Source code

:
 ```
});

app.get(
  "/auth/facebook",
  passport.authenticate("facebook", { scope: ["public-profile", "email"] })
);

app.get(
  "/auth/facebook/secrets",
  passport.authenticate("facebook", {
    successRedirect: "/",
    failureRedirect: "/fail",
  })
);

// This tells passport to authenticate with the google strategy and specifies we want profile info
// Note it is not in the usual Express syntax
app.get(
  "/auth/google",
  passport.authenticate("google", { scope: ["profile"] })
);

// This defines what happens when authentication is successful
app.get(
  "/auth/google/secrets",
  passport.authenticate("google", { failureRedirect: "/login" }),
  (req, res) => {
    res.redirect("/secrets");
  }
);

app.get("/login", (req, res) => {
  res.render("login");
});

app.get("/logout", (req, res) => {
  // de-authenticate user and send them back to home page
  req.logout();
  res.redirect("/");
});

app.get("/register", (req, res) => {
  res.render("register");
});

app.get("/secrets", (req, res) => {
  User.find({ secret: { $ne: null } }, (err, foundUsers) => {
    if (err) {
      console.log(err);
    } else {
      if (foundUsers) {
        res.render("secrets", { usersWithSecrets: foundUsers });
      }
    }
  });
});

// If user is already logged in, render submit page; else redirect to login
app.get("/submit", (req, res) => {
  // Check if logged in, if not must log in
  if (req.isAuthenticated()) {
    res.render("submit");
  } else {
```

============================================================

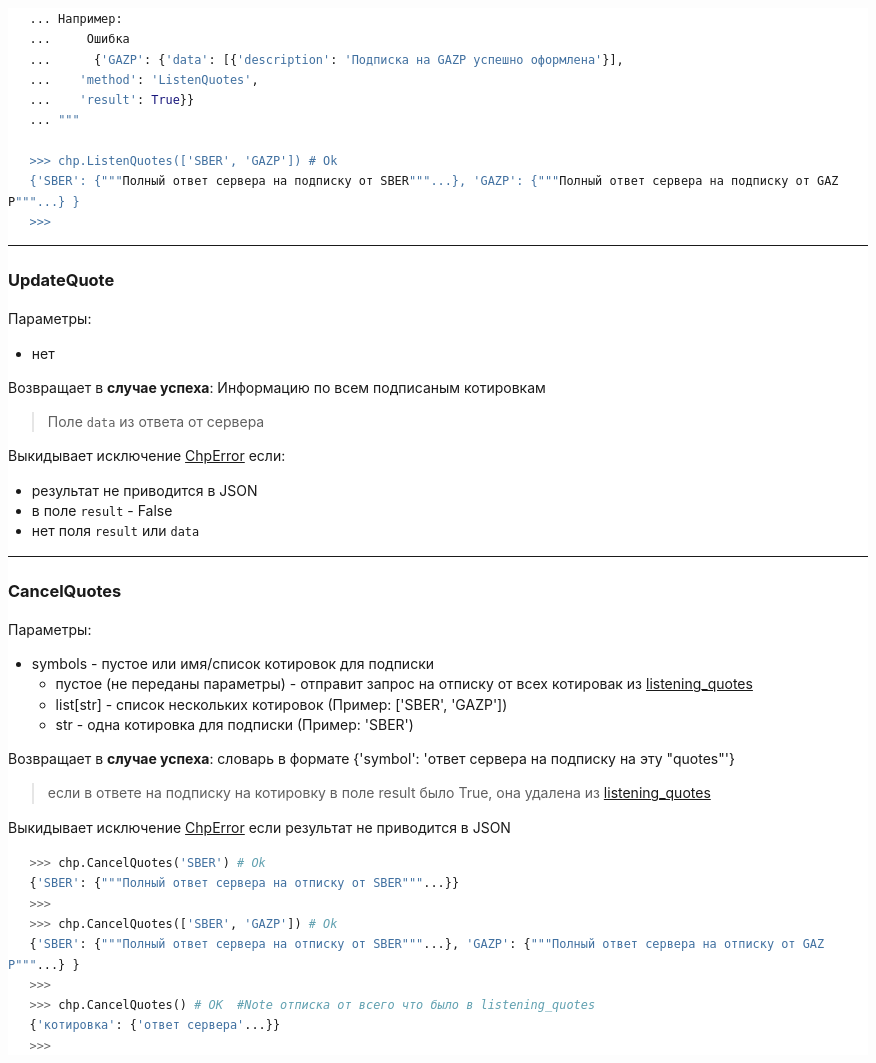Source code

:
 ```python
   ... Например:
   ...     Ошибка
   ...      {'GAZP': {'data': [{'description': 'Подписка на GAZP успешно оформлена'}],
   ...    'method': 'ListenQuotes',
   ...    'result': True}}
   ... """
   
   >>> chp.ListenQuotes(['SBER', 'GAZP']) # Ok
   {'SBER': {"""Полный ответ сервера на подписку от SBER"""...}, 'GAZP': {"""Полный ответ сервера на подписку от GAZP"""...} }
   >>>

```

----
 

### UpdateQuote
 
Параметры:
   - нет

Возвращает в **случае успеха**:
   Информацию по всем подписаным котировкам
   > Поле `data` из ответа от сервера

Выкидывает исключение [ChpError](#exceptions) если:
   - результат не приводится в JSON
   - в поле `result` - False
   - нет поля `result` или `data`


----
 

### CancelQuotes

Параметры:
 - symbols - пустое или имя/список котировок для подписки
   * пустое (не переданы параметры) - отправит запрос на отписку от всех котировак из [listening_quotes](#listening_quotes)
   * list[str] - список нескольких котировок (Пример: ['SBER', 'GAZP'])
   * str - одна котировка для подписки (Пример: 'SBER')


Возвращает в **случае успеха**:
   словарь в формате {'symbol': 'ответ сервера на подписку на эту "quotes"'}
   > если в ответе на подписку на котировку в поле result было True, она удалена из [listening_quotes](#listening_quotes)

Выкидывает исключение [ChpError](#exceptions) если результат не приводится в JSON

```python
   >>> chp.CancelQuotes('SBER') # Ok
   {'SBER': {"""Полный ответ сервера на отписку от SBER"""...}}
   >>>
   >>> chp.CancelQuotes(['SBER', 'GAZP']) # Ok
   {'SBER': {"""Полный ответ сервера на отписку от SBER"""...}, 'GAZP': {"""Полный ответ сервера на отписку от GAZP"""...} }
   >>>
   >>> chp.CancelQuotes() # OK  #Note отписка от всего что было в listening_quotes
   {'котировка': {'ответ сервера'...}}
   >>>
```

============================================================

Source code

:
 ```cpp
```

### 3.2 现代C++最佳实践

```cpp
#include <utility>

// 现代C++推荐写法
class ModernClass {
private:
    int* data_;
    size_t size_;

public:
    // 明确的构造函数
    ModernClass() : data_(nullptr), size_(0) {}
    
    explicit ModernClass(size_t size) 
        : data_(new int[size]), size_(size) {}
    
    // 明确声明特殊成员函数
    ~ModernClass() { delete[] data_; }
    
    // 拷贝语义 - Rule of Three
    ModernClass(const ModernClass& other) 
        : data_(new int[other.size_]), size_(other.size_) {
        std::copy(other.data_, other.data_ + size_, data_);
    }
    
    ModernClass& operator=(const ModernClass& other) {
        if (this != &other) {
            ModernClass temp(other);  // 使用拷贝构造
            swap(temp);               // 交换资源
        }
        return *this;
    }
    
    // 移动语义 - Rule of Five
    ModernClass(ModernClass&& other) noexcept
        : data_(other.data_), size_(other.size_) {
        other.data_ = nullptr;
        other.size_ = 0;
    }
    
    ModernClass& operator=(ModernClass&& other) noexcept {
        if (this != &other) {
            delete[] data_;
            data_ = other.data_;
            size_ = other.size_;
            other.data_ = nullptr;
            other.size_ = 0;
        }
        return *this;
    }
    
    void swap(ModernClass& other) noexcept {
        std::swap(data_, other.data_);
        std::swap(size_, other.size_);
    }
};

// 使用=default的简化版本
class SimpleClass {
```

============================================================

• [WHAT YOU WILL DO] Reply with one number: the count of lines in the entries that include the word "public".

• [WRITTEN SOLUTION] 2